Publication year - 1973
Publication title -
journal of neurochemistry
Language(s) - English
Resource type - Journals
SCImago Journal Rank - 1.75
H-Index - 229
eISSN - 1471-4159
pISSN - 0022-3042
DOI - 10.1111/j.1471-4159.1973.tb12148.x
Subject(s) - endocrinology , medicine , catabolism , weaning , enzyme , hormone , dehydrogenase , ketone bodies , biology , pyruvate dehydrogenase complex , brain damage , metabolism , biochemistry
— The activity of d (‐)‐β‐hydroxybutyrate dehydrogenase, a mitochondrial enzyme involved in ketone body metabolism, was found to be low in rat brain at birth, to rise. progressively to a peak during the first 3 weeks of postnatal life, and to decline after weaning to the low levels characteristic of the mature brain. Hyperthyroidism, induced from birth by administration of exogenous thyroxine, accelerated the postnatal development of the enzymic activity in brain and shifted the entire pattern of maturation to approximately 2 days earlier.
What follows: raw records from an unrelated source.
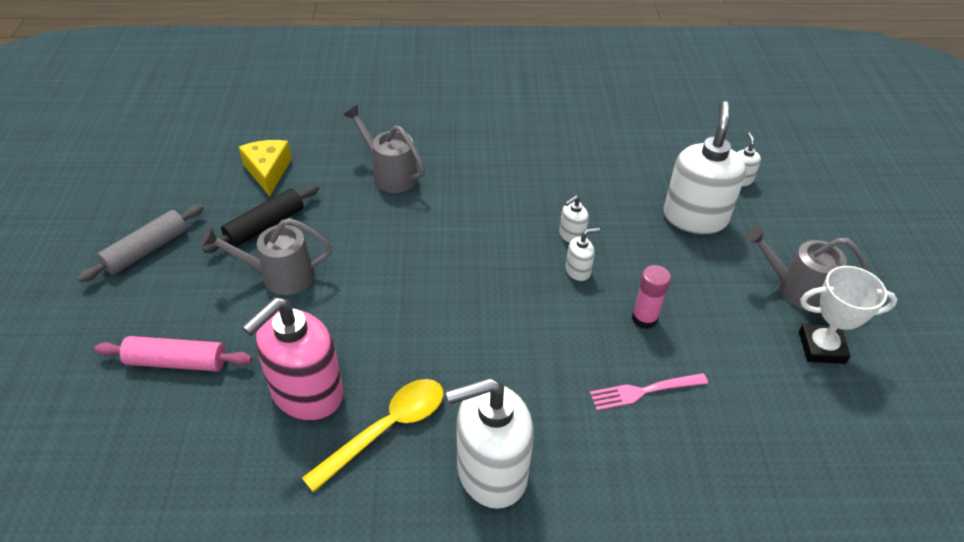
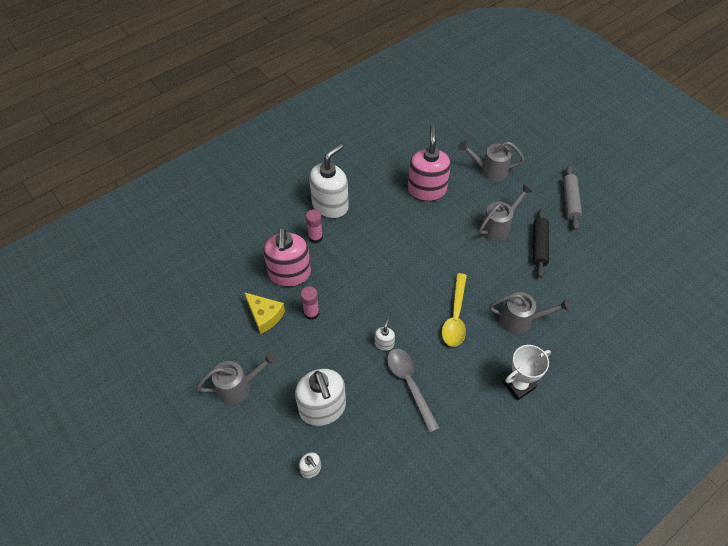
camera: 145 degrees right, 10 degrees up
pink rolling pin [94,336,252,371] -> grey watering can [458,140,525,182]
yellow cheese [239,140,292,196] -> yellow cheese moved to [244,292,285,334]
yellow spoon [302,379,444,493] -> yellow spoon moved to [442,273,467,347]
white soap dispenser [566,228,600,281] -> none
pink fork [590,373,708,411] -> pink soap dispenser [263,228,311,287]
white trophy [799,266,898,364] -> white trophy moved to [502,345,551,400]
none -> pink glue stick [306,209,323,243]
none -> grey spoon [387,349,440,433]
The effects on the activity of the enzyme were the same with excessive doses of thyroxine which exaggerated the catabolic effects of the hormone and retarded brain and body growth or with lesser doses which had no apparent effects on brain and body growth or on the contents of nucleic acids and proteins in the brain. The accumulation of proteolipid protein in brain was also enhanced in hyperthyroidism. These results suggest that biochemical maturation of the brain is accelerated in hyperthyroidism.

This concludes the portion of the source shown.